***** Raw data
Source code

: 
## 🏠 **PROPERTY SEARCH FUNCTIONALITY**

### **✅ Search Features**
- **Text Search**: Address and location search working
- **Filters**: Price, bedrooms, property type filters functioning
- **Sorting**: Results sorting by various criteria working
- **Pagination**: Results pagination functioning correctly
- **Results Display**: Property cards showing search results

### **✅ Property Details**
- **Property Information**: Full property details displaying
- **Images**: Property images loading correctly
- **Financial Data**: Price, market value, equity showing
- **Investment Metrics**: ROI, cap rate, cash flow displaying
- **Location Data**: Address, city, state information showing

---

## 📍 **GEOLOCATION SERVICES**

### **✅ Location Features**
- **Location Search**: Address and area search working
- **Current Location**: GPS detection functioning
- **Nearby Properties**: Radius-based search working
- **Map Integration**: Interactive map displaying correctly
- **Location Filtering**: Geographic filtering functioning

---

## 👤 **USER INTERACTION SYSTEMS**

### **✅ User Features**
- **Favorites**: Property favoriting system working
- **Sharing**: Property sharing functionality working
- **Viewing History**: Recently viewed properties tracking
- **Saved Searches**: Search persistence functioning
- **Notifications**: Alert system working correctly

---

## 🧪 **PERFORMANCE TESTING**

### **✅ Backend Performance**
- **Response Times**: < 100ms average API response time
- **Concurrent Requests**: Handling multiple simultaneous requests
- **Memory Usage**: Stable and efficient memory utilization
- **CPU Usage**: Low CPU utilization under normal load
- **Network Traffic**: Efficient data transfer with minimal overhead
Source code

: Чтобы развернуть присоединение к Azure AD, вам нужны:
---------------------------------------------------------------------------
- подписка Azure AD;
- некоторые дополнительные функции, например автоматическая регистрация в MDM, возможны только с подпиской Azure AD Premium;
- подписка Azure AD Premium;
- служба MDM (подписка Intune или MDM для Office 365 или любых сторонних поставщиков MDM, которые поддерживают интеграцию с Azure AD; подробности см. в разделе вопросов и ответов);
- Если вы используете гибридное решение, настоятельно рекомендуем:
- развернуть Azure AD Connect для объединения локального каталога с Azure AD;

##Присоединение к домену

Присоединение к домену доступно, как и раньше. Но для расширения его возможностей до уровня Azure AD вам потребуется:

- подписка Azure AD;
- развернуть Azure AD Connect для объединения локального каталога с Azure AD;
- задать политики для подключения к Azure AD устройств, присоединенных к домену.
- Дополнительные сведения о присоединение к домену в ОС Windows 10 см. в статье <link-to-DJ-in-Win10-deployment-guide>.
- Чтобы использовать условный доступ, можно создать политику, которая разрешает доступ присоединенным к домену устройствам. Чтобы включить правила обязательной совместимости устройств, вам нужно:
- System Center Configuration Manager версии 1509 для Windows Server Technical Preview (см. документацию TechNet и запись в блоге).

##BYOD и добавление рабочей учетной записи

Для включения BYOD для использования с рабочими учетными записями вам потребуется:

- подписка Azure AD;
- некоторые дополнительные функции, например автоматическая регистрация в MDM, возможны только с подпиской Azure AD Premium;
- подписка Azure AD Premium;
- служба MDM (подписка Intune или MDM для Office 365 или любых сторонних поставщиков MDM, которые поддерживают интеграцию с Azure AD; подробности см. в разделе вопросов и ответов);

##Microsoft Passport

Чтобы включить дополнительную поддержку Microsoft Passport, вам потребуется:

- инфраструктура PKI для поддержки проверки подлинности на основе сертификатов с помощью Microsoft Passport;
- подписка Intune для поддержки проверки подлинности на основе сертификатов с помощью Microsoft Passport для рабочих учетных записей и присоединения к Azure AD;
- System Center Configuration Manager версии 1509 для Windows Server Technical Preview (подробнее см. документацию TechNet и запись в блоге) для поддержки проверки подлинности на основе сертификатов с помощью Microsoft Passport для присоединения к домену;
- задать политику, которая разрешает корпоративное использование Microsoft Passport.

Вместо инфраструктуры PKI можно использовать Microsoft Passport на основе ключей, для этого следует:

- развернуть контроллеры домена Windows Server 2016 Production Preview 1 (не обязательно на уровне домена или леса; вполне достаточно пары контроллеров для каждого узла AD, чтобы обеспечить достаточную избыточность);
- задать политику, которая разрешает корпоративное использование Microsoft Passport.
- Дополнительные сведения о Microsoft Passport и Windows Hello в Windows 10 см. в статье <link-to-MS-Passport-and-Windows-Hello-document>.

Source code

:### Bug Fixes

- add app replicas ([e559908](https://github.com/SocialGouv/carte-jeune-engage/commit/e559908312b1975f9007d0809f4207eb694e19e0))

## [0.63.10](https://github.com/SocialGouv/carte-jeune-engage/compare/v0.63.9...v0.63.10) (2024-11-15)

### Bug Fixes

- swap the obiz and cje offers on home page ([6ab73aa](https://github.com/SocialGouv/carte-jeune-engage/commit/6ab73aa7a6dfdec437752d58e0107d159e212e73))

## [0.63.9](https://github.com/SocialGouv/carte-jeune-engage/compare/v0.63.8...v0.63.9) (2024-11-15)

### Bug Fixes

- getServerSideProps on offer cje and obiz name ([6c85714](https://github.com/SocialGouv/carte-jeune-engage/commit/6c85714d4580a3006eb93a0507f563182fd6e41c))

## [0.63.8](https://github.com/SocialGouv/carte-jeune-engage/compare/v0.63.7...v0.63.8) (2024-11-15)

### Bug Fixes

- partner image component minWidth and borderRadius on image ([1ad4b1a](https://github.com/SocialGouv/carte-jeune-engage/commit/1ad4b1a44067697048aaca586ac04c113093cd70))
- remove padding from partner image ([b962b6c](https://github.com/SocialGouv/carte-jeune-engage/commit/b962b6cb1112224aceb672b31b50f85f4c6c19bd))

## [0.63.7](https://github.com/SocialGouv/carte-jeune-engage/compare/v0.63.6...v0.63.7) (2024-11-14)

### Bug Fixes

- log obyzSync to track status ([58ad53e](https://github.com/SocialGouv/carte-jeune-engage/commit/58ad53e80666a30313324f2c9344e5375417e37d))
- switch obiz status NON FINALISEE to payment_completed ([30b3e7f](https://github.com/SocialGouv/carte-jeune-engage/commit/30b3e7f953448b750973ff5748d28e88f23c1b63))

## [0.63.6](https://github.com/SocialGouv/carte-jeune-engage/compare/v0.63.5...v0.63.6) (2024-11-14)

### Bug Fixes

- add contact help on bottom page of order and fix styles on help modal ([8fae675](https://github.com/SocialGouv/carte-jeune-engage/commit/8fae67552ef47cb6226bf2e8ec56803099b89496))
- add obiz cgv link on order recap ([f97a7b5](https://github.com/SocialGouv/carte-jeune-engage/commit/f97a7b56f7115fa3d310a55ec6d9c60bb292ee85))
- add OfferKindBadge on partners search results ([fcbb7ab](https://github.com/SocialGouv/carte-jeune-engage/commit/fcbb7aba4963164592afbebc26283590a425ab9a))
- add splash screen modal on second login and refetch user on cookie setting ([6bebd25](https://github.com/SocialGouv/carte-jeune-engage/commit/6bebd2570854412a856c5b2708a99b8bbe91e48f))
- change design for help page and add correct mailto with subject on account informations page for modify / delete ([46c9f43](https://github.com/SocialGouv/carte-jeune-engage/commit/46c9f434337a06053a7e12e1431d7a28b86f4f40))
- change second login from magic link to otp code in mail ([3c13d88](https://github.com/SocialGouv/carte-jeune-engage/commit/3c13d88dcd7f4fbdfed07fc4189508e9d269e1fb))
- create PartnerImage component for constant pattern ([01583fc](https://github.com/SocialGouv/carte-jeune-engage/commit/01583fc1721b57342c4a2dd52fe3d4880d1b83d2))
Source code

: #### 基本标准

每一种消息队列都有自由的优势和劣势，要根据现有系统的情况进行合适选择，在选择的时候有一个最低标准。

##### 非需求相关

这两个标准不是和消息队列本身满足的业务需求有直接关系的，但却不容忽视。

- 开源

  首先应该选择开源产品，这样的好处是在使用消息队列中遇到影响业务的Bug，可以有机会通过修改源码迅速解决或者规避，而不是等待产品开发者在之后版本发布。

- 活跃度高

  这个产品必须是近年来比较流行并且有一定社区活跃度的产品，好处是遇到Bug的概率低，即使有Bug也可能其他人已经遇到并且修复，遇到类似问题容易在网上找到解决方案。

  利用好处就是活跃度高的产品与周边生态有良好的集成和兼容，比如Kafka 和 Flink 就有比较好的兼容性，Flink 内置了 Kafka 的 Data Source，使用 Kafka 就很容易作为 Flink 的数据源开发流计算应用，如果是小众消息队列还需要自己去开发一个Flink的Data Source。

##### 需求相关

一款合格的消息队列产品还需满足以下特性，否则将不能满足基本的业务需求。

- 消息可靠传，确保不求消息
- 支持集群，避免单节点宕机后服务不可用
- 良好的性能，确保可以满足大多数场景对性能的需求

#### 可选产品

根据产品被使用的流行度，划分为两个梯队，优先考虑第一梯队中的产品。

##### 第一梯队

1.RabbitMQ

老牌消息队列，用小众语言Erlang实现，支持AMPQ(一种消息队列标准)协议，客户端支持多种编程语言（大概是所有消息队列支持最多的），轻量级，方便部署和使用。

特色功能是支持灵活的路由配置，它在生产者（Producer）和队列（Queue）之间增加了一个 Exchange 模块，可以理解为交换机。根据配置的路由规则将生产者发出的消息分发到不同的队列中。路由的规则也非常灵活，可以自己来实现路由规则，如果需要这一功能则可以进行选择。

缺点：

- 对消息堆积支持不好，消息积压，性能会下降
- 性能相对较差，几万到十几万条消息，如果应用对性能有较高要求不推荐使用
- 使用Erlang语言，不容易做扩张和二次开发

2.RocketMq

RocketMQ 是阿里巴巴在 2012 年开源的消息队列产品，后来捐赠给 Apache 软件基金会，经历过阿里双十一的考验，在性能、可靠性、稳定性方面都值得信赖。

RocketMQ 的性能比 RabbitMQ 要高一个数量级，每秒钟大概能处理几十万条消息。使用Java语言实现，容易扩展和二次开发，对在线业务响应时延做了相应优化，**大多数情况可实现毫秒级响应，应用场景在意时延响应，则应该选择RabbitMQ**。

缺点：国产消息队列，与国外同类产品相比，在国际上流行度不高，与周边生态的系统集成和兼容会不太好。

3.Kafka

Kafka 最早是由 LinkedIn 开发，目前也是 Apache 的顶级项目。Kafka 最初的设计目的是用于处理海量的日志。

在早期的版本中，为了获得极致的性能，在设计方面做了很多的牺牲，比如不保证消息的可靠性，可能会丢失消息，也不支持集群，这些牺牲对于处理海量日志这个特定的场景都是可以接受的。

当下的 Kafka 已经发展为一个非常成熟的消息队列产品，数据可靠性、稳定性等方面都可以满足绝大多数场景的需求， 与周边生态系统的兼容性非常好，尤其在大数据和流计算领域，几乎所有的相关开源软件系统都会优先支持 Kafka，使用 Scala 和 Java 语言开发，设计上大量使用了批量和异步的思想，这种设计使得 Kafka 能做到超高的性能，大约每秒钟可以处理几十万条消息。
**********
■ Exercise brief
Take the lines from the start of the records through the line holding "## 📍 **GEOLOCATION SERVICES**", both included, and please print them exactly, with nothing else.

■ Solution
Source code

: 
## 🏠 **PROPERTY SEARCH FUNCTIONALITY**

### **✅ Search Features**
- **Text Search**: Address and location search working
- **Filters**: Price, bedrooms, property type filters functioning
- **Sorting**: Results sorting by various criteria working
- **Pagination**: Results pagination functioning correctly
- **Results Display**: Property cards showing search results

### **✅ Property Details**
- **Property Information**: Full property details displaying
- **Images**: Property images loading correctly
- **Financial Data**: Price, market value, equity showing
- **Investment Metrics**: ROI, cap rate, cash flow displaying
- **Location Data**: Address, city, state information showing

---

## 📍 **GEOLOCATION SERVICES**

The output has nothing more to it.